Alienated land is defined as land that has been acquired from customary landowners by the government for either its own use or for private development requiring a mortgage or other various forms of guarantees. This term accurately refers to the appropriation of customary land in Africa by European colonial powers. Such land was alienated in Kisumu, Kenya.

Land alienation began with European conquest and expansion into the African interior. This process of dispossession became a feature of the French, British, and Portuguese occupation, which began since at least the 15th century. In South Africa, for example, the most egregious example of land alienation came with the passage of the Natives’ Land Act of 1913, an act which not only led to the seizure of almost all fertile land from Africans, but also made it illegal for them to acquire or rent any land outside the poor, infertile land reserved for them under the act. This was strengthened the Beaumont Commission of 1916, which demarcated the precise areas where Africans could acquire or rent land. Such lands were overcrowded and infertile and were therefore of little value to Africans.

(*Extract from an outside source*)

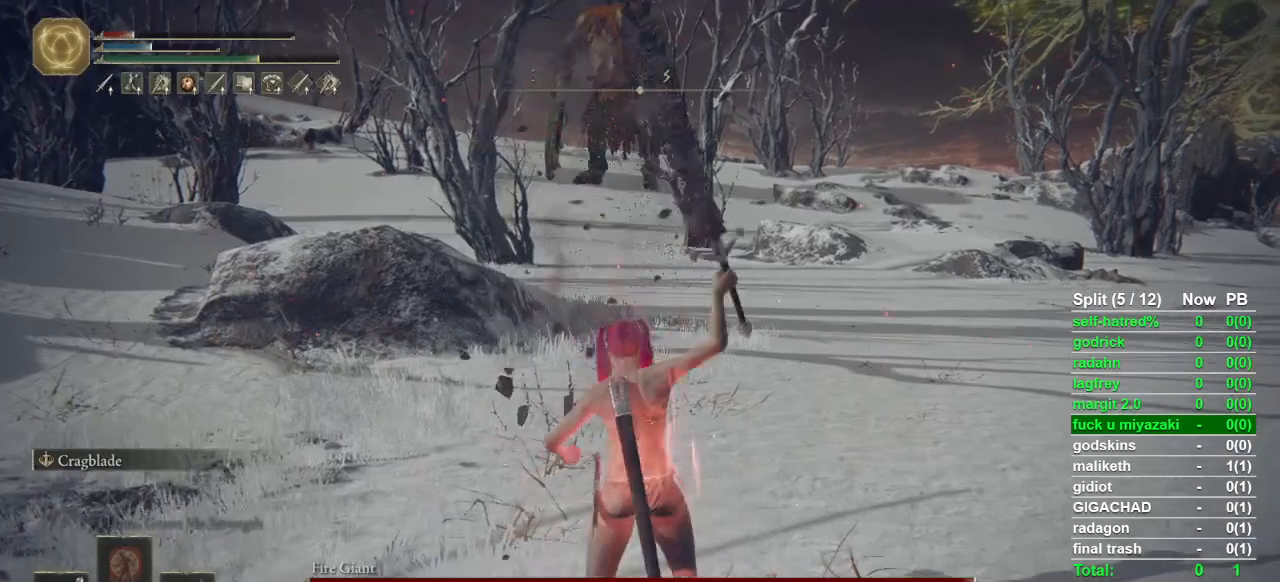
{"dt_ms": 500, "buttons": ["CIRCLE"], "left_stick": "up", "right_stick": "center", "events": [[367, "CIRCLE", "up"], [500, "CIRCLE", "down"]]}
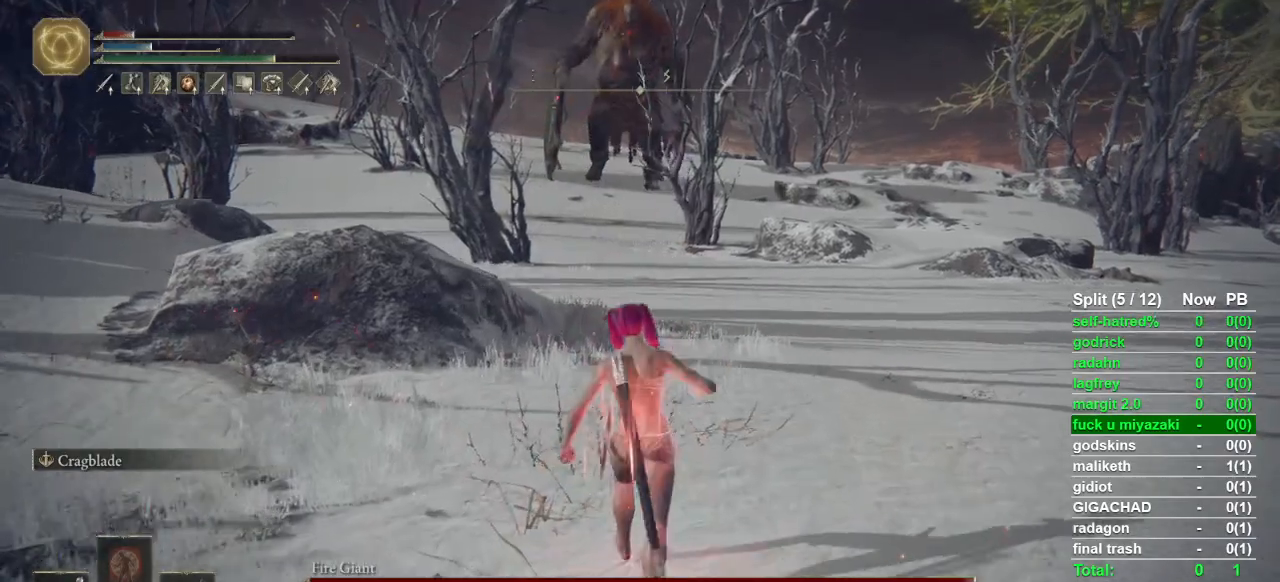
{"dt_ms": 500, "buttons": ["CIRCLE"], "left_stick": "up", "right_stick": "center", "events": []}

The same process of land alienation also took place in Kenya. The colonial government allowed and facilitated European settlers and later Asian immigrants to alienate large chunks of fertile land, thereby displacing Africans from their from their inheritance. The Indians were rewarded with land for their work on the Kenya-Uganda railroads in the late 19th century and the early 20th century. They then went on to establish sugarcane plantations and set up factories, example of which is Miwani Sugar Company.

The Miwani Sugar Company began to alienate land in Kisumu in 1924. Like in South Africa, land alienated in Kisumu was “fertile,” highly productive, and well-watered with rivers and streams. Having alienated land from the local landowners, the Miwani Sugar Company faced the challenge of recruiting laborers to work the land. The dilemma was similar to the experience of many settlers and commercial land owning companies in South Africa. Charles Feinstein calls this the "frontier economy," a type of economy that was common in South Africa in the 1600s. It is an economy in which “land was abundant and cheap” but “labour and capital were scarce and expensive.”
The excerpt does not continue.